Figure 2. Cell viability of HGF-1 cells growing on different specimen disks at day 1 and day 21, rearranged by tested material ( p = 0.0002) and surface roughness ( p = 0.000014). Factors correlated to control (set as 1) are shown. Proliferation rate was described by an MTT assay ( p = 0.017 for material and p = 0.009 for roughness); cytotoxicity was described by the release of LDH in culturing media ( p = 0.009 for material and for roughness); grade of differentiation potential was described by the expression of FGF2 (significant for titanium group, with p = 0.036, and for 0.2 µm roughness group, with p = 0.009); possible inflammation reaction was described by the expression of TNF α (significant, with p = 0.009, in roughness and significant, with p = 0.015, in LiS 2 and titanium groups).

--

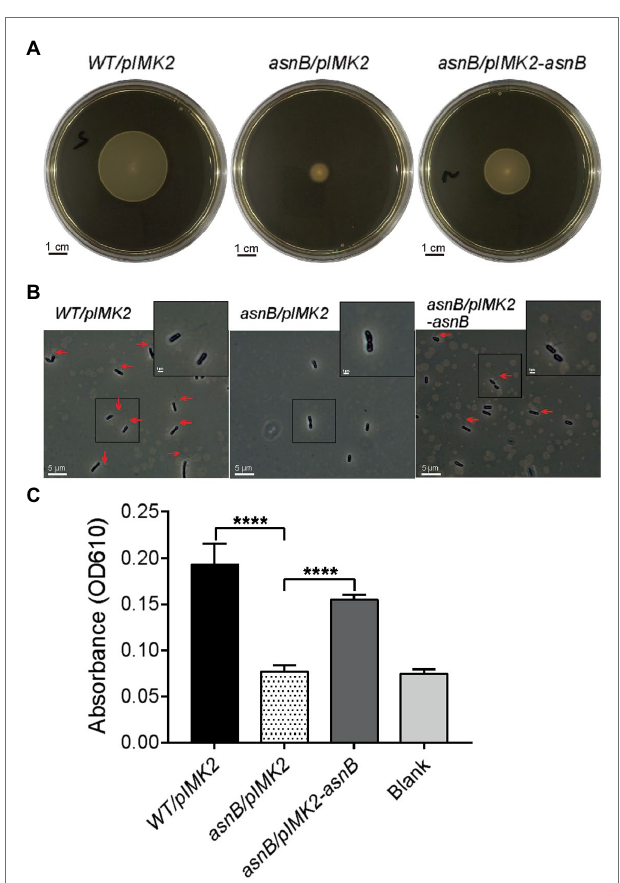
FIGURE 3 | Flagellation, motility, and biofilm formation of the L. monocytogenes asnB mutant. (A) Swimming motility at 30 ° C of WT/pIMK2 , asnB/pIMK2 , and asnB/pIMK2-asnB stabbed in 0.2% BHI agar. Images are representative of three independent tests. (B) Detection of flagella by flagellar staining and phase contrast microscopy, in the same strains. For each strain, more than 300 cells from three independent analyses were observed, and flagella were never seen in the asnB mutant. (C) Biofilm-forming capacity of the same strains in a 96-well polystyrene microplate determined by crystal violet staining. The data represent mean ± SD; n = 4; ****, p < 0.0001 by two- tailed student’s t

* * *

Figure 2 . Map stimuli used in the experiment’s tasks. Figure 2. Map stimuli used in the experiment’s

Task to carry out:
Return only the lines of the records in which the string "cells" appears.

Output of the exercise:
Figure 2. Cell viability of HGF-1 cells growing on different specimen disks at day 1 and day 21, rearranged by tested material ( p = 0.0002) and surface roughness ( p = 0.000014). Factors correlated to control (set as 1) are shown. Proliferation rate was described by an MTT assay ( p = 0.017 for material and p = 0.009 for roughness); cytotoxicity was described by the release of LDH in culturing media ( p = 0.009 for material and for roughness); grade of differentiation potential was described by the expression of FGF2 (significant for titanium group, with p = 0.036, and for 0.2 µm roughness group, with p = 0.009); possible inflammation reaction was described by the expression of TNF α (significant, with p = 0.009, in roughness and significant, with p = 0.015, in LiS 2 and titanium groups).
FIGURE 3 | Flagellation, motility, and biofilm formation of the L. monocytogenes asnB mutant. (A) Swimming motility at 30 ° C of WT/pIMK2 , asnB/pIMK2 , and asnB/pIMK2-asnB stabbed in 0.2% BHI agar. Images are representative of three independent tests. (B) Detection of flagella by flagellar staining and phase contrast microscopy, in the same strains. For each strain, more than 300 cells from three independent analyses were observed, and flagella were never seen in the asnB mutant. (C) Biofilm-forming capacity of the same strains in a 96-well polystyrene microplate determined by crystal violet staining. The data represent mean ± SD; n = 4; ****, p < 0.0001 by two- tailed student’s t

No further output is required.